- [抜粋本文]
<<<<

ウーバーが起こした死亡事故の重大すぎる罪 実験中の完全自動運転車が歩行者をはねた
これは、事故ではなく事件だ。
次世代自動車の技術開発において絶対にあってはならぬ、大事件である――。
アメリカ現地時間の3月18日夜、ライドシェアリング大手の米ウーバー(Uber)がアリゾナ州テンピで行っていた完全自動運転の実証試験中に歩行者の女性をはねた。女性は病院に搬送されたが死亡が確認された。
これを受けてウーバーは、アリゾナ州、カリフォルニア州、そしてオハイオ州で実施してきた公道での完全自動運転の走行テストを中止したと発表した。
テスラ「モデルS」でも16年に死亡事故
自動運転での事故といえば、2016年5月に米フロリダ州で起きたテスラ「モデルS」による死亡事故を思い出す人は少なくないだろう。日本でも大きく報道され、筆者もさまざまなメディア向けに原稿を書いた。あの事故の場合、死亡したのはモデルSの個人所有者であり、彼はYouTubeでモデルSが搭載する簡易的な自動運転機能を自慢するような性格の持ち主だった。
そのうえで事故の状況を今一度、振り返ってみよう。彼がモデルSを一般道路で日中に走行しているとき、走路を遮るように入ってきた大型トレーラーの側面に太陽光が反射した影響などから、モデルSの単眼カメラによる認識がうまく行われなかった可能性が高いと当局は見ている。

>>>>

- [提示資料]
<<<<

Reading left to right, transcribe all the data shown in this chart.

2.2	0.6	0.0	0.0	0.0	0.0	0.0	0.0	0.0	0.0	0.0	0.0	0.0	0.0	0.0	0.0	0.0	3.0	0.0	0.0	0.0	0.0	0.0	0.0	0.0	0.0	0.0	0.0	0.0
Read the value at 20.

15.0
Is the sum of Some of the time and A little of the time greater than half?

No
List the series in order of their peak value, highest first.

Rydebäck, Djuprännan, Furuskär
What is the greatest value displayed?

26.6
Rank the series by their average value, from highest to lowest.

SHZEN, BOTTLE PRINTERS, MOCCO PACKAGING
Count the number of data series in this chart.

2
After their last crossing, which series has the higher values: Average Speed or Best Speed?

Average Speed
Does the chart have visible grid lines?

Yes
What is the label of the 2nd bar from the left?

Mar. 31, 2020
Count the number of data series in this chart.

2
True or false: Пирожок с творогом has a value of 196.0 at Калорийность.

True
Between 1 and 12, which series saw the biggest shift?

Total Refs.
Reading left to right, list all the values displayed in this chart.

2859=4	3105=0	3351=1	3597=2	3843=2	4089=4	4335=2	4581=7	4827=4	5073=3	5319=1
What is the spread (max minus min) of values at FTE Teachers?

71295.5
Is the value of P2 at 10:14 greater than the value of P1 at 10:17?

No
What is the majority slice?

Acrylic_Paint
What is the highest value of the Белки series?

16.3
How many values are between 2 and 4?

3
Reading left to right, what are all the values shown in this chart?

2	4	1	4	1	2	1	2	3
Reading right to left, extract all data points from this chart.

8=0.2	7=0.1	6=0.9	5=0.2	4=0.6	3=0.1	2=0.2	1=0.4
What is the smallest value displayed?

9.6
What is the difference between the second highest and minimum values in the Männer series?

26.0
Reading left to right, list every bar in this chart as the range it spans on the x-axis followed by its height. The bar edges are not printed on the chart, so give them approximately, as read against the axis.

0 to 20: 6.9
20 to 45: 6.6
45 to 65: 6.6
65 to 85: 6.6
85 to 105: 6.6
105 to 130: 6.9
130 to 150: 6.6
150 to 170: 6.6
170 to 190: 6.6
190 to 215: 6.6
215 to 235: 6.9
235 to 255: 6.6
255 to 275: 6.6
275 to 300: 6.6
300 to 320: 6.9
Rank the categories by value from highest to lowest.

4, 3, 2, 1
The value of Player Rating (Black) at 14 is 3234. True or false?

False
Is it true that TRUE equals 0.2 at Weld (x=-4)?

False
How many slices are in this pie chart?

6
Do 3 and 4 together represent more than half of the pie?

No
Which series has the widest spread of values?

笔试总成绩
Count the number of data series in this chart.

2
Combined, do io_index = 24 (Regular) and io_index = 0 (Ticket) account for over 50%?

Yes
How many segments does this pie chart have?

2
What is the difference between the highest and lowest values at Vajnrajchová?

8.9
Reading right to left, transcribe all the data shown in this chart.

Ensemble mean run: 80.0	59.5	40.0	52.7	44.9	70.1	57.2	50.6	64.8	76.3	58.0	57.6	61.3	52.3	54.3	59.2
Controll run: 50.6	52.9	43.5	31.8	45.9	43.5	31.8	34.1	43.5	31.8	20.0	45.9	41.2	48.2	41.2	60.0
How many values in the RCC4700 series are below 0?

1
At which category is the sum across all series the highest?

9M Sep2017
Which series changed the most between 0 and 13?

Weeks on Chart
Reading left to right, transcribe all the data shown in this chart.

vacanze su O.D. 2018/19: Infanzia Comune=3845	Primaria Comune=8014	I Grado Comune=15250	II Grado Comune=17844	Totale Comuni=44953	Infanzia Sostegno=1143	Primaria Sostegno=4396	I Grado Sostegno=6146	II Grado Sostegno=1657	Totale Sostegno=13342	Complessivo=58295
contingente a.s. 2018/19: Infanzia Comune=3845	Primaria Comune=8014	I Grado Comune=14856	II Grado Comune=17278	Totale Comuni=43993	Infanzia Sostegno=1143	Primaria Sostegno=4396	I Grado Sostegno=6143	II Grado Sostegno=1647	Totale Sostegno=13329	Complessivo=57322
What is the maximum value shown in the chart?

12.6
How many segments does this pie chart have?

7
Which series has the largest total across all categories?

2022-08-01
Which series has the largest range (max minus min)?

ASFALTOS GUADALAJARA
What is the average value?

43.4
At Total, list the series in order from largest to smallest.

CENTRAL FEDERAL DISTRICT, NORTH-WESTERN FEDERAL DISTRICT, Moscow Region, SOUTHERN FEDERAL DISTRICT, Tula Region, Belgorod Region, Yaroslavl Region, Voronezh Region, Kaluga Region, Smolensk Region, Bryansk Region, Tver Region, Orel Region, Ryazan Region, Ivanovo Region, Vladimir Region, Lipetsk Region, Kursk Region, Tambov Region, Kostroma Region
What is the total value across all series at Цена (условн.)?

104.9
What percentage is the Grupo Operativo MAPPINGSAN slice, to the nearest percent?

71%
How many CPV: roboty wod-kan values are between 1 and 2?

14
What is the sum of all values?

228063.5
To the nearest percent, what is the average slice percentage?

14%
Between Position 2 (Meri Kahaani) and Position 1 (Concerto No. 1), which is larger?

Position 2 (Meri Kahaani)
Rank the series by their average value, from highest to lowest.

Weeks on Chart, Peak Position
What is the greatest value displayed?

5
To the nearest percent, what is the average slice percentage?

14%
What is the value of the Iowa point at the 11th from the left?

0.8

>>>>

- [取り組む課題]
a) 本文によると、ウーバーの完全自動運転の実証試験中に歩行者がはねられたのは、どの州のどの都市か。
b) 本文のうち「ウーバーが起こした死亡事故の重大すぎる罪 実験中の完全自動運転車が歩行者をはねた」から「能性が高いと当局は見ている。」までを、両端の語句も含めて一字一句そのまま書き写せ。
本文に書かれている内容だけを根拠にすること。

- [各問の解答]
a) アリゾナ州テンピ。

b)
ウーバーが起こした死亡事故の重大すぎる罪 実験中の完全自動運転車が歩行者をはねた
これは、事故ではなく事件だ。
次世代自動車の技術開発において絶対にあってはならぬ、大事件である――。
アメリカ現地時間の3月18日夜、ライドシェアリング大手の米ウーバー(Uber)がアリゾナ州テンピで行っていた完全自動運転の実証試験中に歩行者の女性をはねた。女性は病院に搬送されたが死亡が確認された。
これを受けてウーバーは、アリゾナ州、カリフォルニア州、そしてオハイオ州で実施してきた公道での完全自動運転の走行テストを中止したと発表した。
テスラ「モデルS」でも16年に死亡事故
自動運転での事故といえば、2016年5月に米フロリダ州で起きたテスラ「モデルS」による死亡事故を思い出す人は少なくないだろう。日本でも大きく報道され、筆者もさまざまなメディア向けに原稿を書いた。あの事故の場合、死亡したのはモデルSの個人所有者であり、彼はYouTubeでモデルSが搭載する簡易的な自動運転機能を自慢するような性格の持ち主だった。
そのうえで事故の状況を今一度、振り返ってみよう。彼がモデルSを一般道路で日中に走行しているとき、走路を遮るように入ってきた大型トレーラーの側面に太陽光が反射した影響などから、モデルSの単眼カメラによる認識がうまく行われなかった可能性が高いと当局は見ている。